Hi J and E,
Happy September! A few days ago, I sang at Freshman Convocation with the Harvard Choruses. The freshman class was assembled under a pillowy grey sky which quieted the normally piercing brilliance of the summer sun. A few years ago, it was so stiflingly humid that one of the ushers fainted and the ceremony had to be cut short, but there was little chance of that happening this time.
The church bells rang at 2, which cued the pep band’s drum line, which cued the freshman dorms to process into Tercentenary Theatre: Canaday, then Thayer, and Matthews, while Straus and Grays and Greenough enter along the sides of Widener Library. There’s an incongruous relationship between the formality of the fashion and the tone of the music at Convocation; raucous fight songs highlighted by brash brass and imprecise dance moves comprise the walking music for the President of the University and her attendant dignitaries. This also occurs on a much grander scale during Commencement, but the inherent lack of sophistication of graduation robes somehow makes that event more coherent.
Many of the same speakers I heard at my Freshman Convocation gave slight variations on the speeches they have been giving for the past three years – to seek a transformative, rather than transactional education, to learn from each other, to remember the legitimacy of individual idiosyncrasies when planning for the future.
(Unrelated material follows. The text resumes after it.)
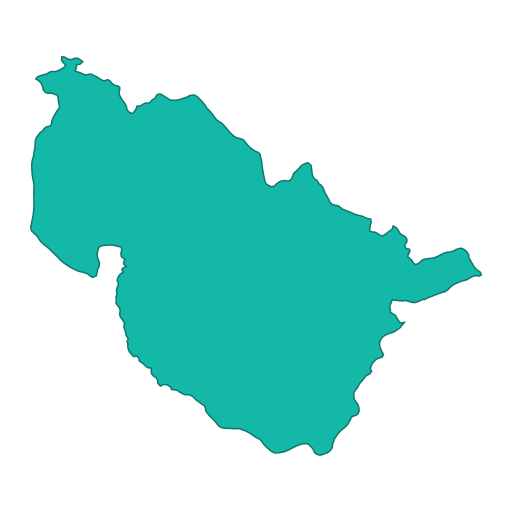 the district of Minas Novas, Minas Gerais, Brazil
{"feature_id": "56859067B75045763241857", "entity_name": "Minas Novas", "entity_type": "district", "adm_level": 2, "iso_a3": "BRA", "parent_name": "Brazil", "parent_adm1": "Minas Gerais", "projection": "mercator", "projection_center": [-42.425, -17.355], "detail": "fine", "context": "isolated", "style": "filled", "palette": "teal", "viewbox_px": 512, "rotation_deg": 0, "n_neighbors": 0, "source": "geoboundaries", "source_scale": "gbopen_adm2", "svg_char_len": 5941}
<svg xmlns="http://www.w3.org/2000/svg" viewBox="0 0 512 512"><path d="M332.5,444.5L334.5,439.0L336.2,436.3L338.0,433.6L340.1,431.3L341.9,429.7L344.3,427.8L347.5,424.7L350.4,419.7L351.2,417.4L353.6,415.9L356.0,415.4L358.0,413.8L359.1,410.9L358.9,408.0L358.2,405.1L354.2,399.1L353.8,395.8L353.9,392.3L355.5,390.1L356.9,388.4L358.2,386.2L359.5,383.7L361.9,381.0L363.6,378.8L365.0,377.2L366.5,375.4L369.7,374.0L371.6,371.4L370.3,368.4L371.4,365.5L372.6,363.0L374.4,361.0L376.2,359.4L379.2,358.0L382.2,357.1L383.5,354.7L381.7,351.2L380.5,348.6L379.6,345.8L379.6,342.1L381.0,339.1L382.9,336.7L386.0,334.8L389.0,333.5L391.9,332.7L394.6,331.5L400.0,327.8L404.3,322.4L400.4,323.0L398.5,320.7L395.3,315.2L392.8,313.8L390.5,312.4L390.3,309.3L389.6,307.2L390.3,304.7L391.4,302.2L392.3,299.7L395.2,300.3L401.4,300.9L403.7,300.8L406.1,300.5L408.5,301.3L412.6,302.5L415.4,302.5L419.4,301.1L422.4,299.5L425.0,299.4L427.2,298.0L432.6,296.0L434.6,295.1L437.2,294.3L439.8,293.2L442.7,292.2L444.9,291.7L447.5,290.1L451.7,285.9L453.7,284.7L457.6,282.7L462.0,281.0L465.2,280.2L467.6,279.4L471.8,276.8L474.3,275.8L476.9,275.7L479.0,276.1L481.3,274.9L480.4,272.3L476.3,269.4L474.0,266.6L468.7,257.3L468.8,254.8L467.1,252.3L465.3,250.3L463.2,249.0L461.0,248.2L458.6,248.6L456.1,249.5L454.1,250.7L452.1,251.5L449.7,252.0L446.6,252.3L443.3,253.4L438.8,255.8L436.5,256.9L433.8,257.9L430.1,258.4L426.4,258.8L424.2,259.3L421.9,260.3L420.4,261.9L418.3,263.6L415.6,264.6L413.2,262.9L412.0,260.4L409.8,258.5L407.6,256.4L408.5,254.0L409.9,251.5L409.5,249.2L406.3,248.6L404.7,246.6L405.4,243.9L406.9,241.8L406.8,239.1L405.3,236.7L402.9,235.3L400.5,234.1L397.6,229.3L395.6,227.2L393.1,226.1L392.5,228.6L390.8,230.3L388.3,231.9L385.8,234.0L382.2,236.1L379.1,234.7L377.1,233.2L374.6,232.1L372.0,231.9L369.6,231.1L369.9,227.9L370.3,225.2L371.2,222.3L370.8,219.1L367.9,218.7L365.4,217.8L362.9,216.4L357.0,215.0L354.3,214.0L350.7,212.4L345.7,210.4L343.2,209.5L341.0,208.0L338.3,205.8L334.5,205.1L332.1,204.3L329.9,202.2L328.6,199.3L325.0,192.7L323.0,187.6L321.0,185.1L318.7,183.5L317.1,180.5L314.3,178.7L312.7,176.1L312.1,173.4L311.8,170.8L311.4,168.6L311.1,165.4L307.9,162.7L304.9,163.7L302.9,164.7L300.8,166.2L298.4,169.1L295.5,171.7L293.4,173.9L292.7,176.2L291.6,178.7L289.8,180.6L287.6,181.1L285.2,180.5L282.1,180.8L279.0,182.0L276.5,184.0L273.8,186.5L270.8,186.6L267.2,184.7L265.3,182.5L263.9,176.4L262.5,169.0L262.0,165.0L261.7,161.8L261.0,159.2L260.2,154.6L258.9,152.8L253.8,150.4L249.1,146.7L247.0,144.3L245.0,141.7L243.4,139.9L241.5,139.0L236.0,137.5L233.6,135.9L230.7,133.2L223.7,125.2L221.8,123.2L218.9,121.4L216.1,119.4L212.5,114.2L206.7,107.8L205.3,105.4L203.4,103.1L201.3,100.7L197.4,96.9L195.0,95.2L192.8,95.1L189.8,95.5L187.3,97.0L183.7,98.1L180.8,99.2L177.5,100.0L174.4,100.3L171.7,100.3L169.3,99.5L165.7,97.1L160.9,94.2L158.6,94.0L156.7,95.2L155.1,98.1L151.5,100.5L149.5,103.0L145.7,103.0L143.0,104.3L140.4,105.9L137.0,106.1L136.0,109.1L134.3,111.6L132.9,113.3L130.8,113.1L128.7,111.8L126.9,109.3L126.3,105.9L124.3,102.6L121.7,99.2L119.8,95.8L119.0,92.8L119.7,89.7L119.7,87.2L117.9,86.0L114.8,85.4L112.1,83.6L110.0,81.0L107.6,79.6L105.2,80.6L102.9,80.6L100.7,79.4L98.5,78.0L96.6,76.6L94.0,75.7L91.6,74.2L89.3,74.2L86.9,74.8L84.7,74.8L80.6,72.9L78.0,72.1L75.1,71.0L76.3,67.9L76.6,64.9L80.4,64.0L82.8,61.7L80.4,59.9L77.9,58.2L74.8,58.3L71.9,59.4L69.8,59.7L67.3,58.6L64.4,57.0L61.8,56.8L61.5,60.4L63.7,63.2L65.9,65.2L64.1,67.2L62.1,68.6L57.5,71.0L55.1,71.6L52.3,71.4L49.5,72.1L46.7,73.9L40.8,75.5L37.6,76.8L35.8,79.0L38.0,80.2L40.0,81.9L41.8,84.4L42.6,86.7L43.1,89.4L45.2,92.3L48.0,93.4L50.3,93.1L52.5,93.4L54.8,94.4L57.1,95.0L58.1,97.6L58.4,101.0L59.0,104.3L59.6,106.7L58.5,109.0L57.0,110.9L54.0,116.0L52.8,118.5L51.9,120.7L51.6,123.2L50.7,125.5L48.8,126.5L46.4,126.9L44.2,128.5L42.6,130.9L40.1,132.6L36.5,137.4L35.4,140.3L35.1,145.7L34.6,149.8L34.0,152.0L33.8,154.5L33.1,157.6L32.3,160.2L31.8,162.7L31.7,166.6L32.2,174.7L32.8,178.1L33.3,180.6L33.7,183.2L34.1,185.3L34.0,187.7L33.8,191.1L33.8,195.1L34.0,199.5L33.9,206.7L33.7,210.5L33.3,214.0L32.6,218.3L31.8,221.6L31.4,224.1L30.7,226.9L31.4,230.6L33.9,233.2L36.2,235.1L38.1,237.5L39.5,239.9L41.0,241.7L43.1,243.8L49.5,249.0L54.7,254.2L57.6,257.0L60.0,259.6L62.9,262.2L65.0,263.8L69.1,266.5L71.5,267.9L76.4,270.3L79.9,271.6L83.3,272.3L87.5,273.8L89.8,275.8L92.7,277.5L96.3,275.9L97.6,269.5L99.1,266.6L99.4,262.4L98.0,259.0L97.0,255.6L97.4,253.2L97.7,250.7L98.7,247.9L100.1,246.2L102.8,245.6L108.4,245.0L112.0,245.1L115.1,245.6L118.1,246.4L121.0,247.0L121.8,249.4L121.0,252.9L121.1,256.0L122.7,257.8L125.1,259.0L124.1,260.9L123.5,263.7L126.2,266.6L123.2,267.8L121.8,269.6L123.3,272.0L120.9,273.7L119.0,275.6L117.7,278.3L117.1,280.7L118.3,282.5L118.2,284.9L117.0,287.9L116.4,290.8L117.1,293.6L116.0,296.9L116.3,300.0L115.9,303.3L119.3,307.5L120.2,310.4L119.6,314.0L120.3,316.9L123.3,321.0L124.6,323.4L123.8,326.4L124.4,328.7L125.5,332.0L126.2,335.5L128.4,338.9L127.1,341.2L127.9,344.3L127.8,347.1L128.4,349.4L129.4,351.9L133.5,356.5L136.9,356.1L138.6,357.8L139.4,361.2L142.0,362.7L144.0,364.4L145.9,366.4L148.1,367.8L151.2,368.1L151.4,373.5L153.4,376.0L156.3,377.7L157.6,380.4L157.9,383.4L160.4,386.1L163.9,384.3L167.7,385.1L170.6,386.9L171.5,389.5L174.5,389.8L177.6,390.5L179.8,392.2L182.4,393.6L184.9,394.7L187.8,394.7L190.7,395.3L193.8,397.4L195.8,399.7L197.8,401.2L202.0,404.2L204.2,405.5L205.4,408.1L205.9,411.1L207.7,413.7L209.8,416.1L213.8,420.0L216.1,422.7L217.7,424.9L219.7,426.7L222.1,427.8L224.3,428.2L229.9,428.4L233.1,428.7L239.1,428.6L245.0,430.7L247.9,432.1L250.3,433.4L255.8,437.3L260.2,439.6L261.9,441.5L263.3,443.7L266.0,446.7L268.6,448.9L270.4,450.5L272.4,451.9L274.5,452.9L276.8,452.9L281.1,452.4L284.1,451.8L286.9,450.7L289.7,449.4L295.8,446.2L297.8,445.5L300.7,444.3L303.1,443.8L305.3,443.7L307.8,443.8L310.4,446.1L312.9,448.8L314.1,451.6L315.5,453.5L317.7,454.6L319.9,455.2L322.2,454.6L327.8,452.6L330.6,450.1L332.3,447.5L332.5,444.5Z" fill="#14b8a6" stroke="#0f766e" stroke-width="1.5"/></svg>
The picture they painted of a college education was one unfettered by the tiresome, mundane constraints of forms, placement tests, degree requirements, auditions and comprehensive applications, or any semblance of status, save that of intellectual rigor.
Convocation could be rightly criticized for painting a rose-tinted picture of the life and mindset of a college student. However, convocation is also an aspirational moment, in which the people who are in charge of the vast bureaucratic apparatus of the University can express their wishes for their school. It is easy to be cynical about the bureaucrats when their day to day jobs often require pushing practical concerns and compromises ahead of an idealized vision for education. Convocation is a strange event, but it offers us the chance to consider the ideals and virtues of education, and hope that they might take an incrementally larger role in the way we go about our studies.
I look forward to hearing more about your first years at a new school!